Variables Used :
Variable Name | Description |
---|---|
sdg2_2_cmc | Chronic malnutrition in children (< 5 years), 2016 (%) |
sdg2_2_oww | Obesity in women (15-49 years), 2016 (%) |
sdg3_2_mrc | Children mortality rate in (< 5 years), 2016 (per. 1,000 live births) |
The following two graphics illustrate the prevalence of chronic malnutrition among children and obesity in women, presented as percentages across Bolivia’s various Departments. Oruro and Cochabamba exhibit the highest rates of chronic malnutrition among children, while Beni and Tarija stand out with the highest levels of obesity among women.
By employing scatterplot diagrams, we can examine the relationship between the infant mortality rate as an explanatory variable and two distinct dependent variables: chronic malnutrition among children and obesity in women. In the former case, a positive correlation is observed, which aligns with our intuitive expectations. Conversely, in the context of women’s obesity, a negative relationship is evident, indicating that regions with elevated rates of female obesity tend to have lower infant mortality rates. This outcome is also unsurprising, given that in Bolivia, affluent regions tend to exhibit higher rates of obesity among women and have better access to healthcare services.

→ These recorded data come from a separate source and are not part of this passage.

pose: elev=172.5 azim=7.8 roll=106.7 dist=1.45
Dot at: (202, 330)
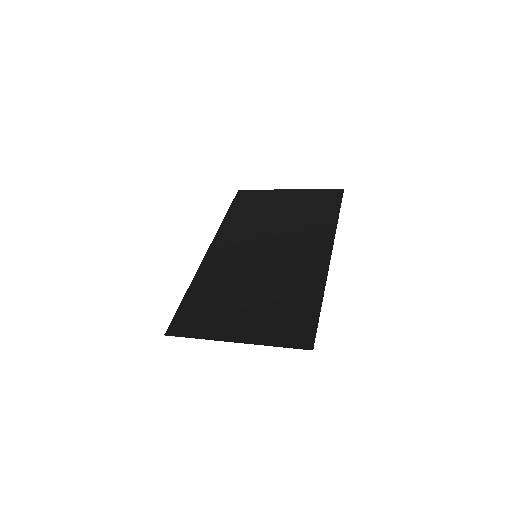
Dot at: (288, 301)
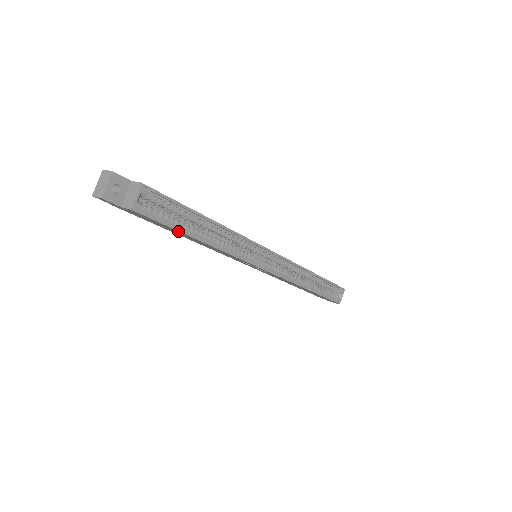
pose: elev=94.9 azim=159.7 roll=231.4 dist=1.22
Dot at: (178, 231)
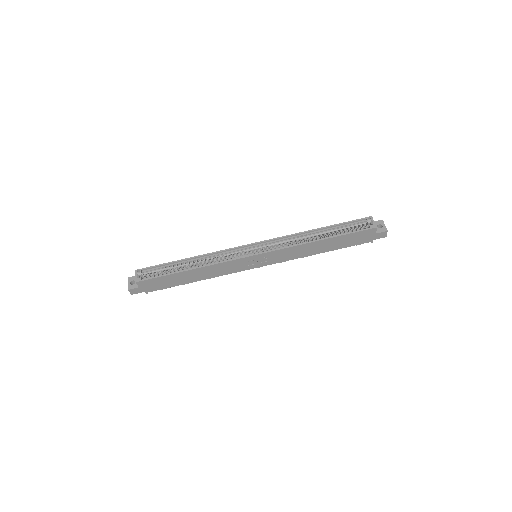
Dot at: (170, 275)
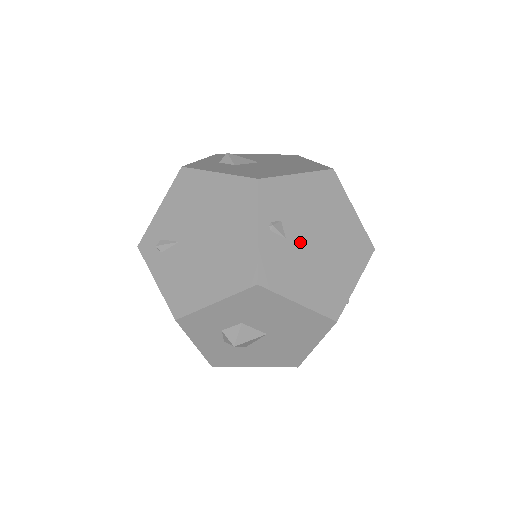
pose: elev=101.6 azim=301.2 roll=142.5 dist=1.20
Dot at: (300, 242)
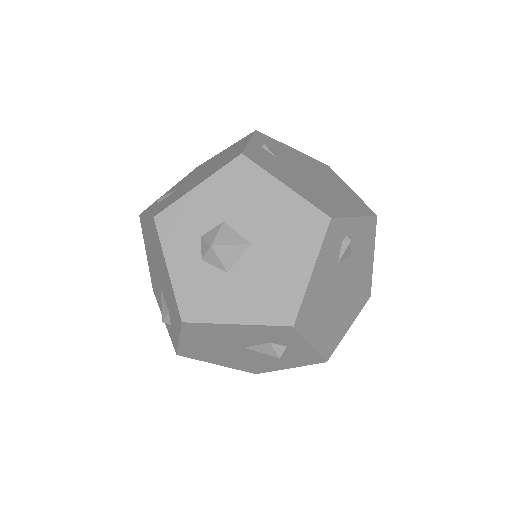
Dot at: (291, 167)
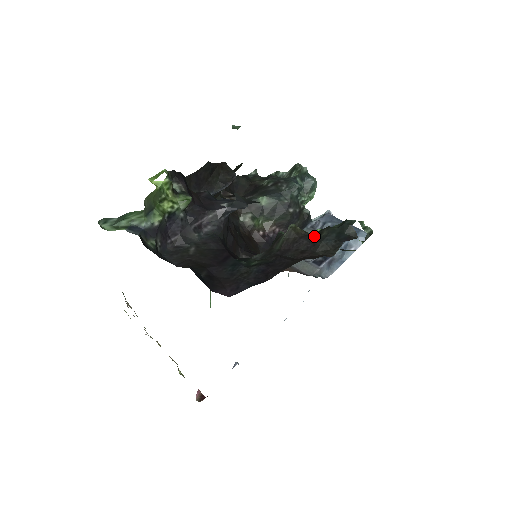
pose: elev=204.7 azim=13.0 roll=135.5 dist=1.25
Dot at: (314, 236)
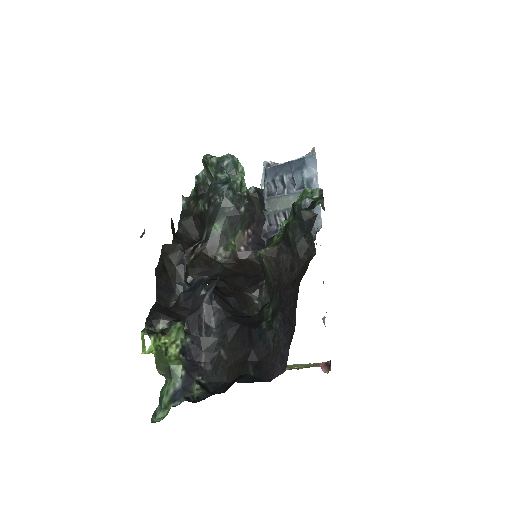
Dot at: (285, 243)
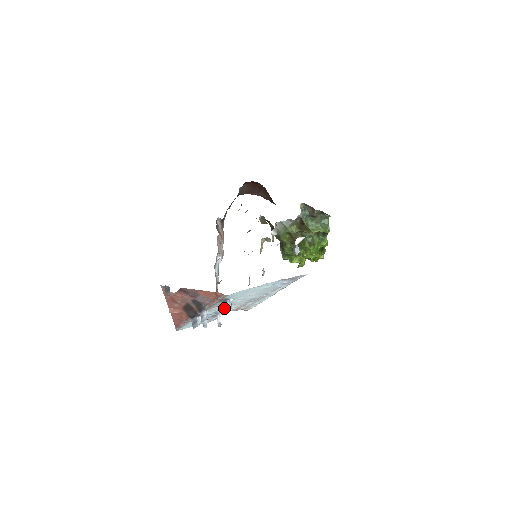
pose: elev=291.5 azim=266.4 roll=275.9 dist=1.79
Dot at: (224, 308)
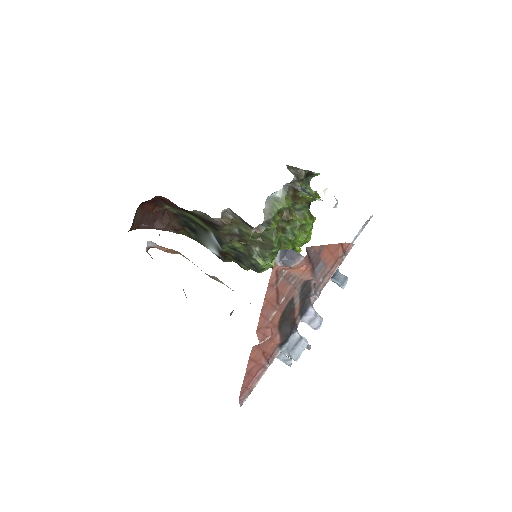
Dot at: (340, 282)
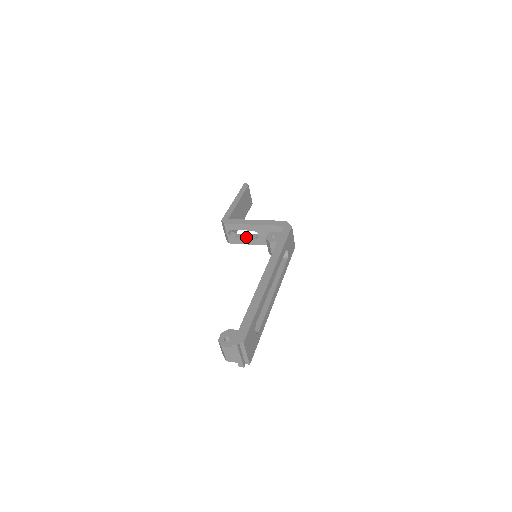
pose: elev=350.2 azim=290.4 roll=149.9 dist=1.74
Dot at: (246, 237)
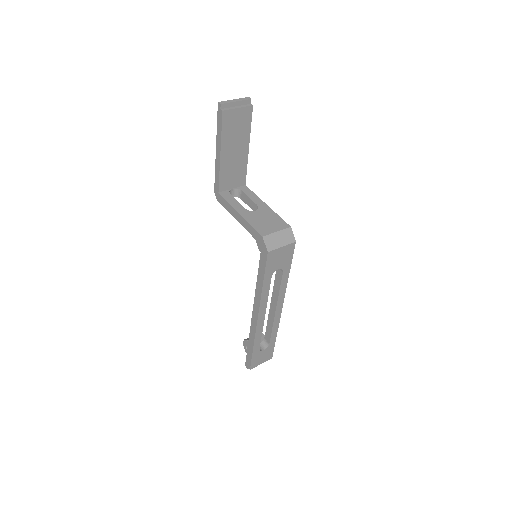
Dot at: (249, 205)
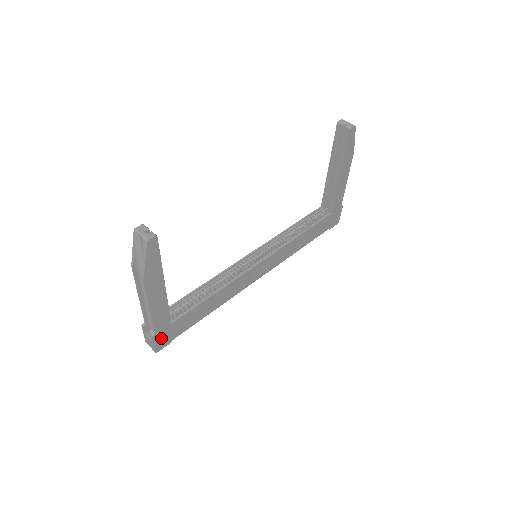
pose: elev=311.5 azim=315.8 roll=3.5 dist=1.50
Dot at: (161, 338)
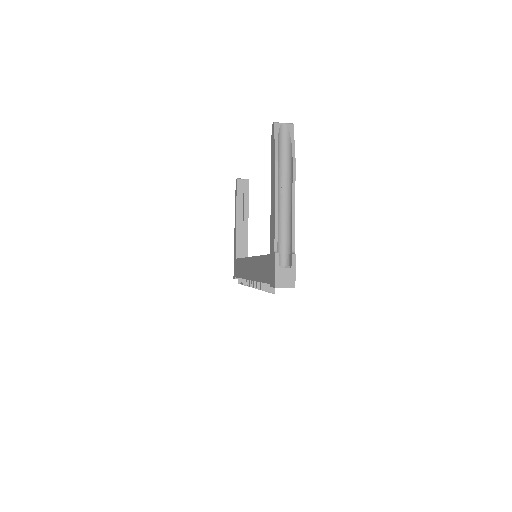
Dot at: occluded
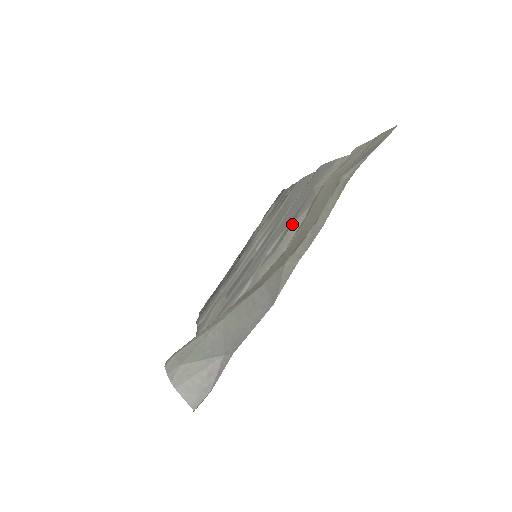
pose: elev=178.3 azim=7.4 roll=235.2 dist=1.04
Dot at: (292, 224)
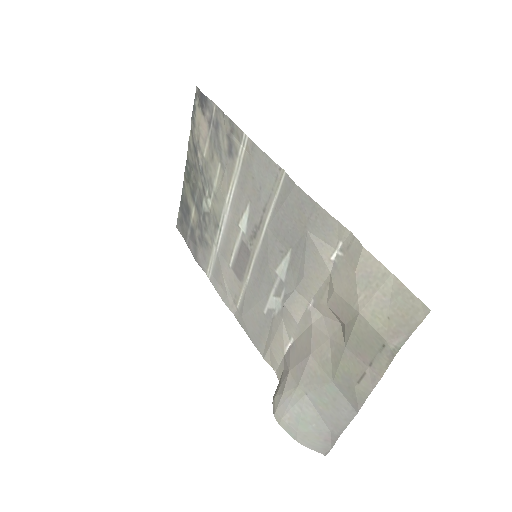
Dot at: (305, 276)
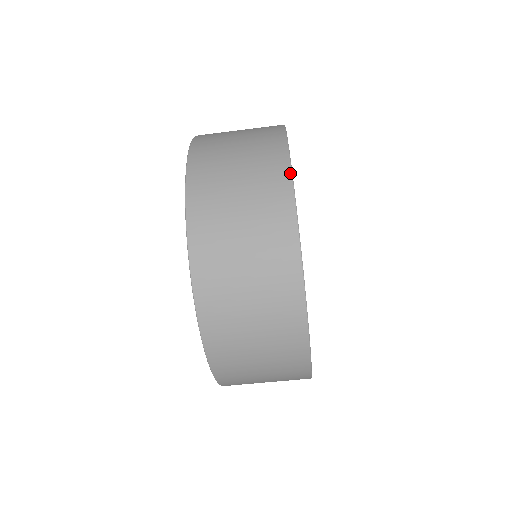
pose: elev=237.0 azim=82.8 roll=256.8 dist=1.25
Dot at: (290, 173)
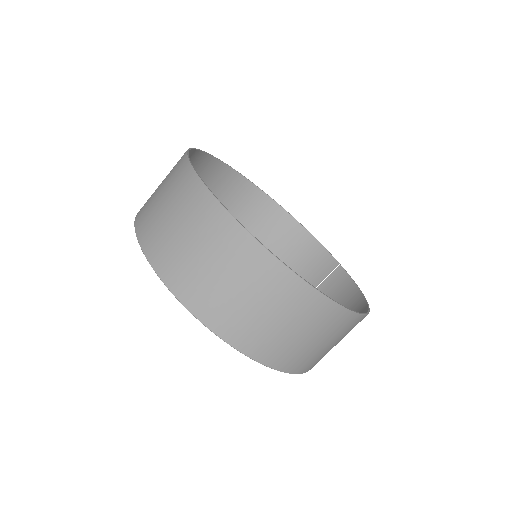
Dot at: (195, 150)
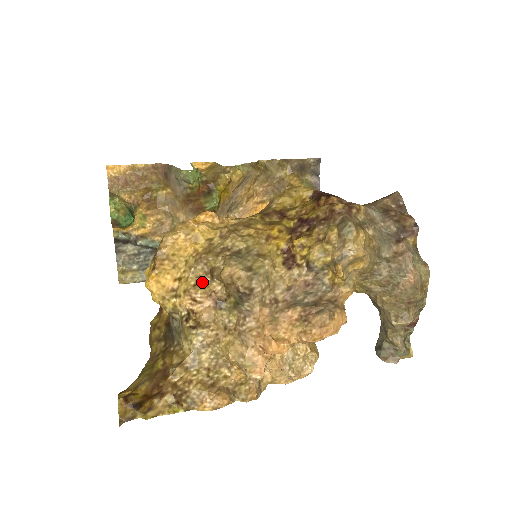
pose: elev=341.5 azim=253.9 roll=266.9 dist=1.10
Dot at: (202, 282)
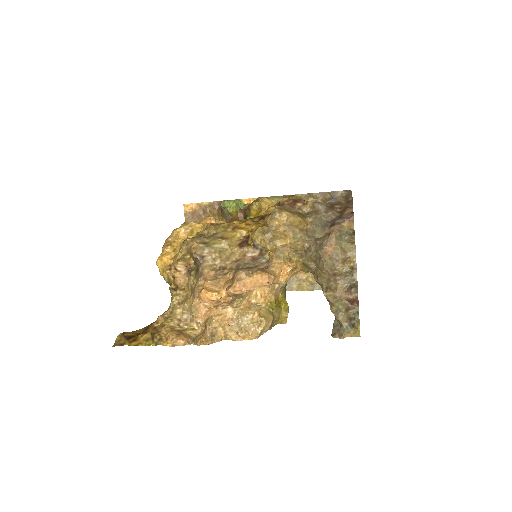
Dot at: (185, 258)
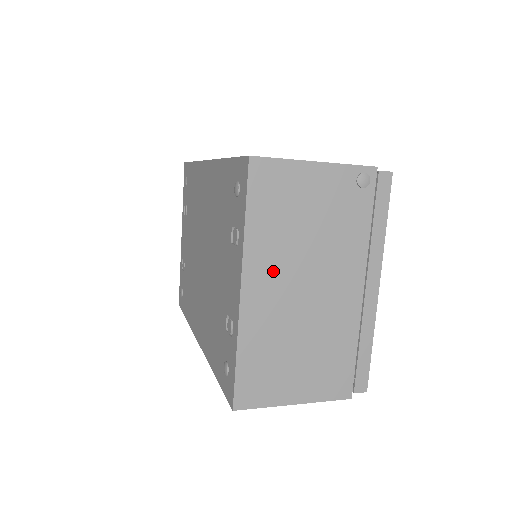
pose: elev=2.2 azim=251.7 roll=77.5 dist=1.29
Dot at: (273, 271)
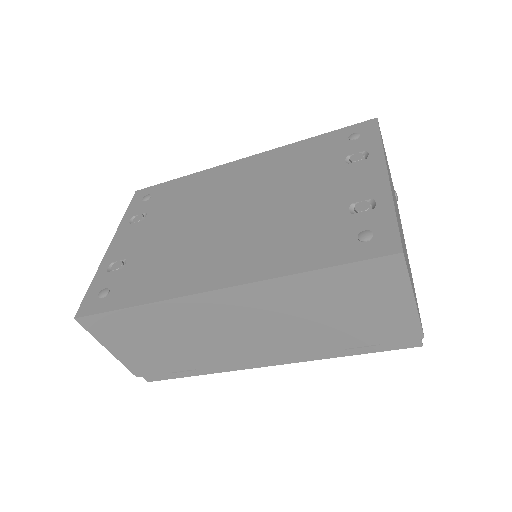
Dot at: occluded
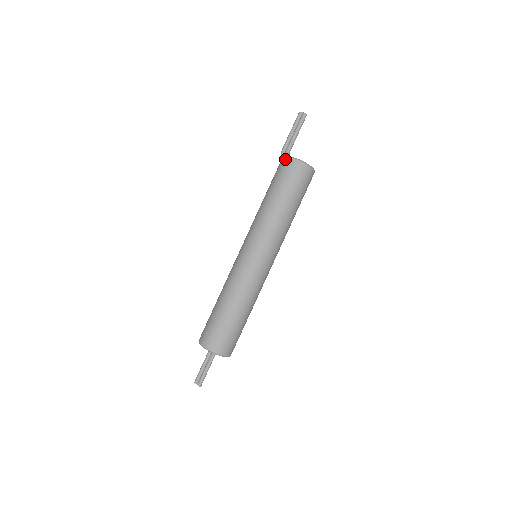
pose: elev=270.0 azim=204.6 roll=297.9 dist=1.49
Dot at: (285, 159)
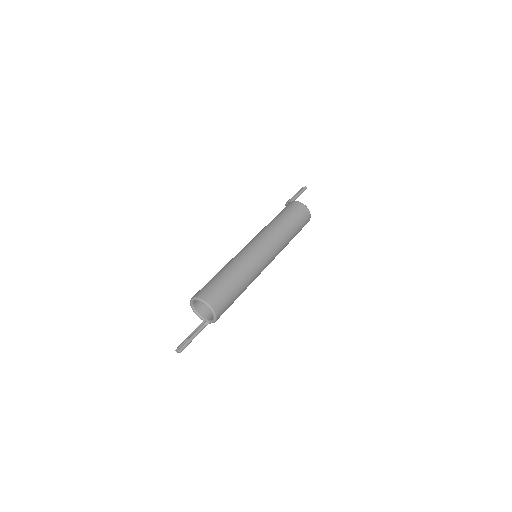
Dot at: occluded
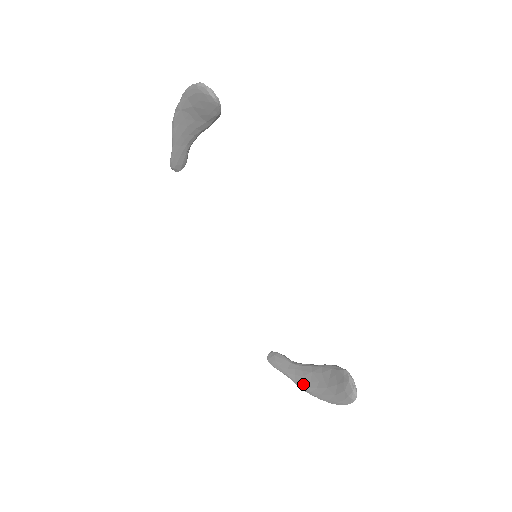
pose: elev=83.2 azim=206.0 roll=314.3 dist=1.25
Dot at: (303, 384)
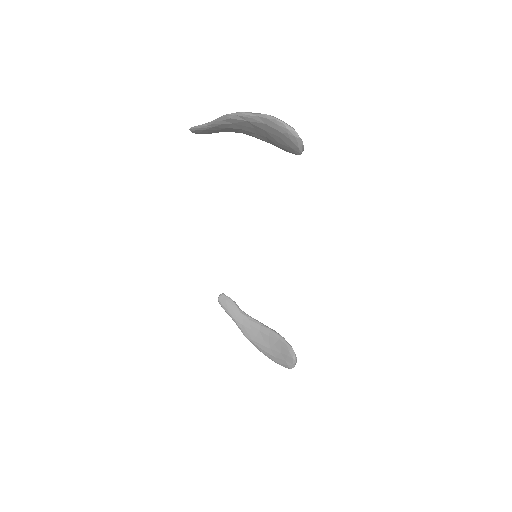
Dot at: (248, 335)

When we separate the trends within various departments for both variables, we not only uncover the considerable heterogeneity in these relationships but also identify certain departments exhibiting contrary patterns compared to the overall aggregate data. An intriguing example is Oruro, where, for both variables, the prevailing trend diverges from the collective pattern, hinting at the presence of a Simpson’s Paradox.
This exercise primarily serves as an Exploratory Data Analysis (EDA), stimulating curiosity and prompting further inquiries into unexpected findings. To gain deeper insights and validate these results, it becomes imperative to introduce control variables and examine whether these anomalous patterns persist under controlled conditions.